Un foyer dans la banlieue tranquille d’Indianapolis, une femme agoraphobe d’âge mûr, son mari maussade mais attaché à la vie. Le couple porte toujours le deuil d’une fille unique, depuis un accident survenu quelques longues années plus tôt. Tandis qu’elle se terre au salon comme à l’accoutumée, lui part en voyage d’affaires à la Nouvelle-Orléans et décide de ne pas rentrer : sa paternité frustrée l’a poussé à prendre sous son aile une jeune fille de mauvaise vie rencontrée dans un bar à strip-tease. Un tel pitch a de quoi dissuader. Encore un film sur les errances de l’Occidental contemporain, à qui une rencontre fortuite va offrir de rompre un quotidien étriqué et de soigner un malaise existentiel ?
Oui et non. Réalisé par un Britannique mais écrit et produit aux Etats-Unis, Welcome to the Rileys appartient effectivement à cette vague de drames américains désabusés et calibrés pour Sundance. Il y est donc question d’une petite bourgeoisie, d’une ville-dortoir, de sa réalité sociale mécanique, mais aussi de ses ponts avec les minorités des bas-fonds ou l’Amérique white trash. Ces dix dernières années, on a beaucoup exploré ces différents milieux, sous toutes leurs coutures et de toutes les manières : d’American beauty à The Wrestler, en passant par les films de Todd Solondz, la grisaille des banlieues yankee – riches ou pauvres – finit par sembler curieusement familière. De ce point de vue, cette triste escapade du Nord au Sud louisianais (Katrina aura décidément inspiré les scénaristes indépendants) n’élargit pas vraiment les horizons découverts par le cinéma récent, et ses personnages obéissent à des modèles assez usés. Considérés séparément, les membres du présent trio rappellent des modèles vieux comme le monde, et ressemblent fort aux fantômes qui hantent les zones obscures du rêve américain – l’orpheline paumée, la ménagère sclérosée, le business man rongé par la nostalgie, etc.

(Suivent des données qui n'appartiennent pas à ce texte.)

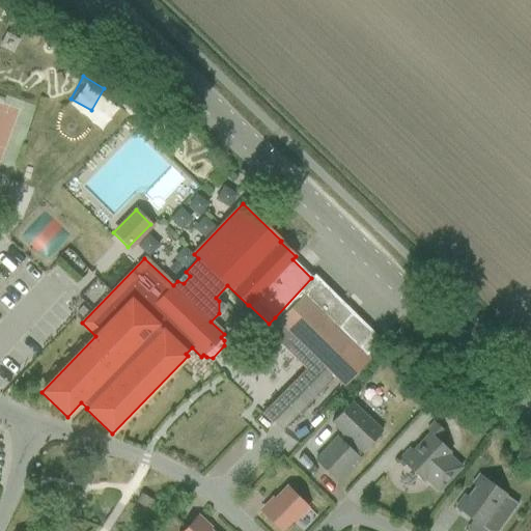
[(311,278),(275,317),(326,366),(325,367),(343,386),(369,359),(368,358),(383,342),(314,275),(311,278)]
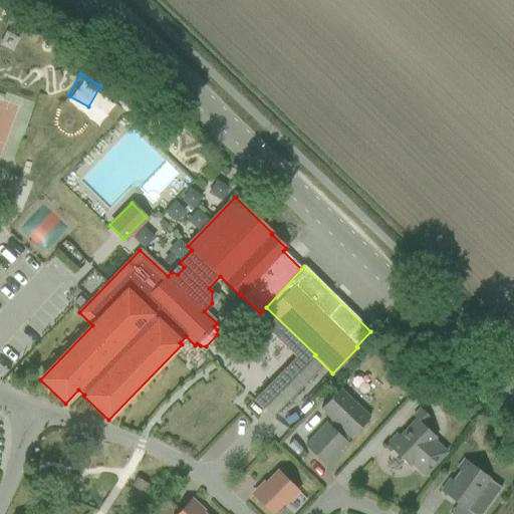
[(369,419),(339,390),(320,409),(331,420),(327,424),(326,424),(304,447),(326,468),(349,445),(346,442),(369,419)]
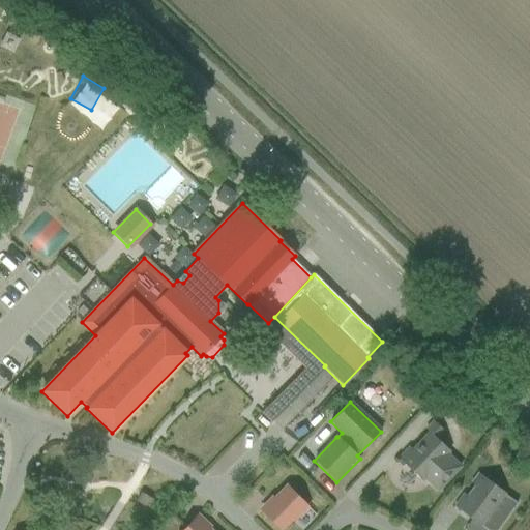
[(443,432),(433,421),(425,430),(429,433),(412,450),(409,448),(398,460),(421,481),(424,478),(438,491),(460,467),(446,454),(449,451),(436,439),(443,432)]
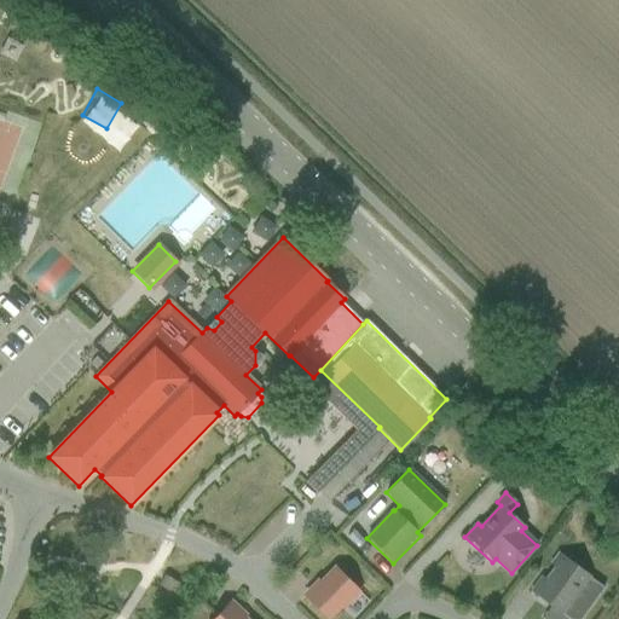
[(588,577),(589,576),(562,556),(545,580),(542,577),(531,593),(550,607),(554,603),(574,618),(580,618),(603,589),(588,577)]
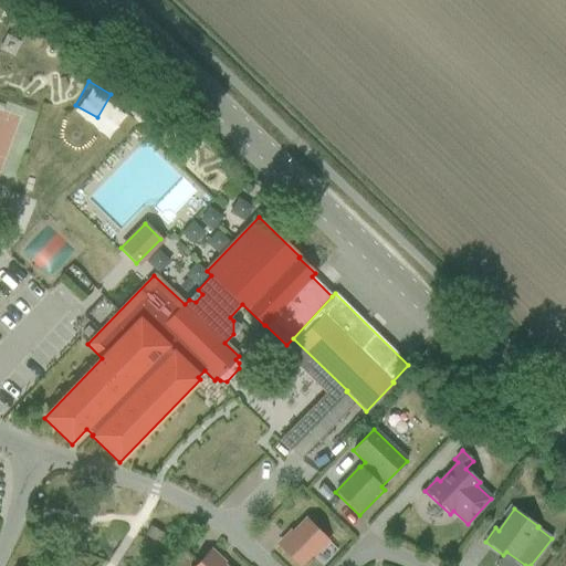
[(305,519),(279,546),(299,565),(301,565),(312,556),(313,557),(326,544),(324,543),(327,541),(305,519)]
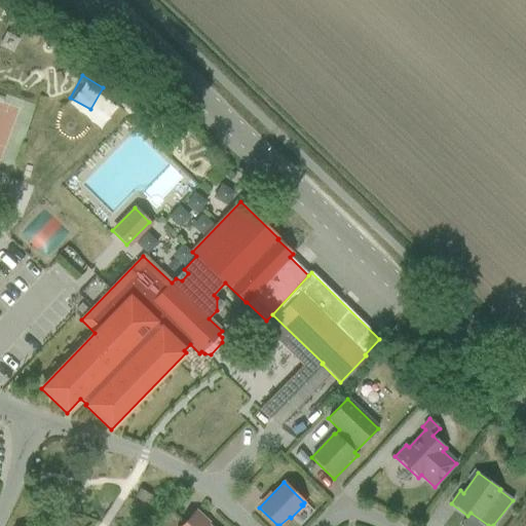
[(209,525),(194,513),(181,525),(209,525)]
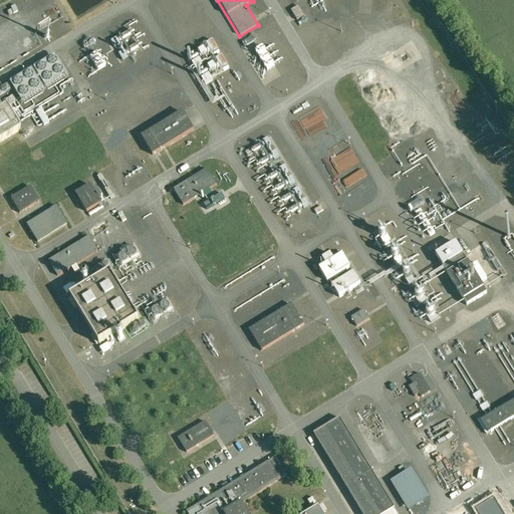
[(297,20),(304,16),(298,6),(291,10),(297,20)]
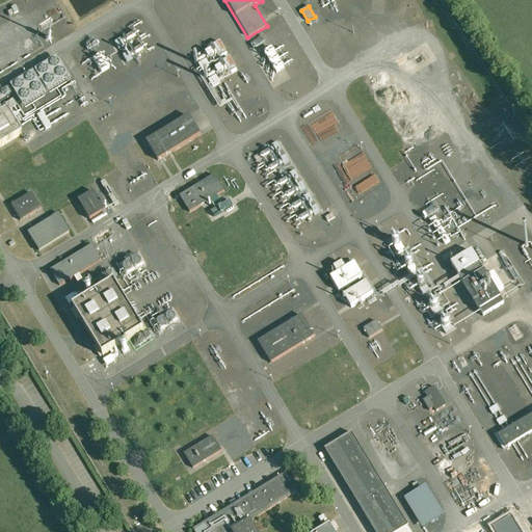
[(133,29),(113,42),(126,61),(145,49),(133,29)]
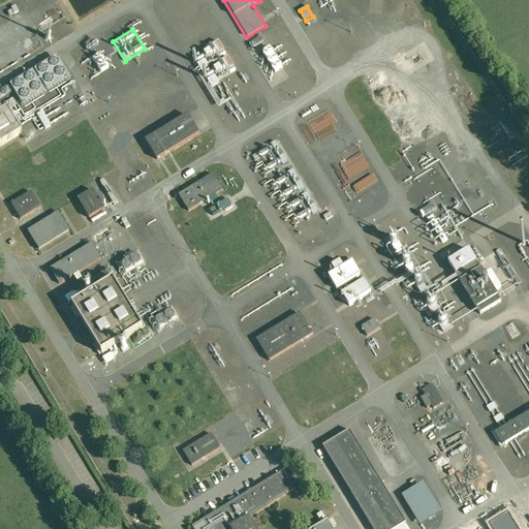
[(238,70),(228,56),(220,60),(217,55),(224,51),(219,40),(191,57),(209,87),(238,70)]
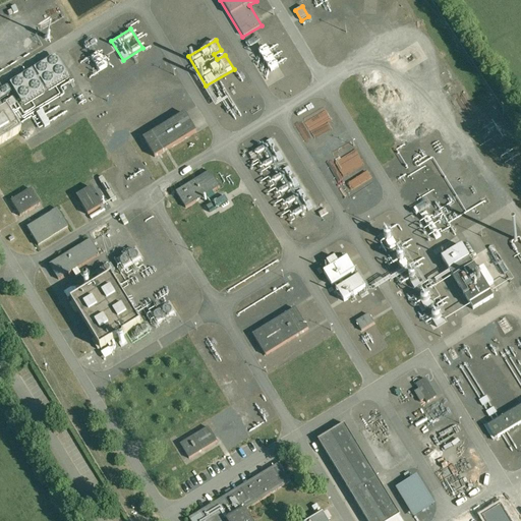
[(258,51),(271,71),(279,66),(266,46),(258,51)]
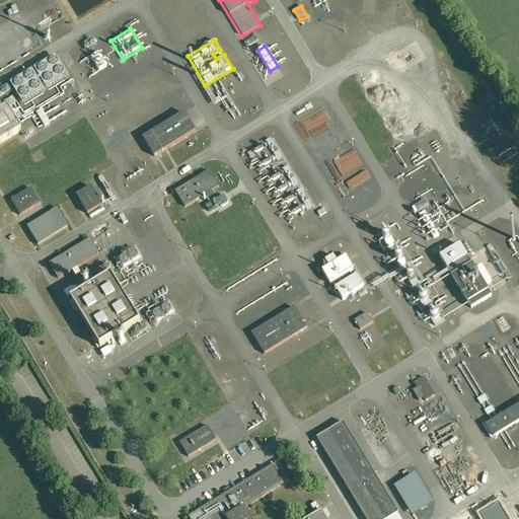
[(82,61),(92,75),(106,66),(96,52),(82,61)]
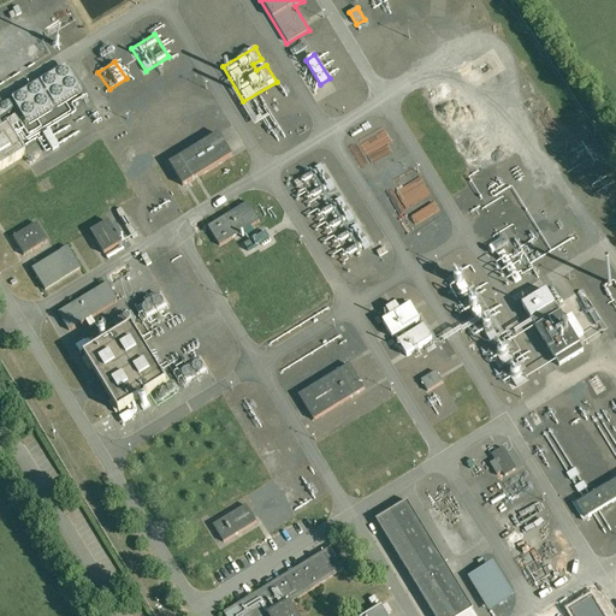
[(385,128),(359,141),(366,158),(371,155),(380,176),(403,165),(385,128)]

L’intelligence du scénario, toutefois, réside dans sa manière de faire interagir ces archétypes. Au lieu d’examiner pour la énième fois une structure sociale déjà en place, et de passer au crible les ombres au tableau de famille, le film suggère une union en puissance, un groupe appelé à se constituer – et dont on sait d’emblée que la dissolution est inévitable. De sorte que le conte de fée redouté est démenti, puis définitivement étouffé par le problème de fond, qui concerne la duperie des désirs fantasques. Quand Lois, la mère endeuillée, se fait violence pour rejoindre son mari et sa sulfureuse protégée, la famille vainement recomposée évolue dans les bas quartiers de la Nouvelle Orléans, occupant le bouge délabré qui sert de cachette à la jeune stripeuse. Arrive alors le temps des illusions perdues : celle de pouvoir réinventer la structure familiale, de forcer l’amour filial, ou encore d’importer un certain passé, une certaine Amérique, dans un contexte irrévocablement endommagé et tragiquement inadéquat.
Plutôt que de se complaire dans les constats pessimistes, le film décrit le chemin de la résignation pour mieux entrouvrir celui de la raison retrouvée. Si au bout du compte, la leçon de vie n’est pas révolutionnaire, la vie du trio réussit à être touchante tout en évitant les bons sentiments. Et ce grâce, surtout, à la crédibilité de ce couple coincé entre deux âges, deux villes et deux temps : dans un registre inédit pour lui, l’immense James Gandolfini porte admirablement, à tour de bras, le deuil, l’ennui et l’espoir. L’épaisseur de sa carcasse répond à celle des traumas d’une vie déçue, mais droite et déterminée. Rachitique à ses côtés, Melissa Leo touche dans son rôle d’épouse éreintée, subitement reconquise par la vie. Jake Scott les filme sobrement, sa mise en scène est à la fois discrète et percutante, et c’est d’ailleurs assez surprenant : héritier de l’écurie Scott – il est le fils de Ridley – cet ancien clippeur pour REM ou Smashing Pumpkins est directement issu d’une lignée d’imagiers obsédés (pour le pire et pour le meilleur) par l’orfèvrerie graphique. Pourtant, sans esbroufe ni fioritures déplacées, l’Anglais mise avant tout sur la direction d’acteurs et le montage, avec une inspiration notable. Une bonne raison de ne pas bouder cette fable très moderne, peu ambitieuse, mais construite avec justesse et lucidité.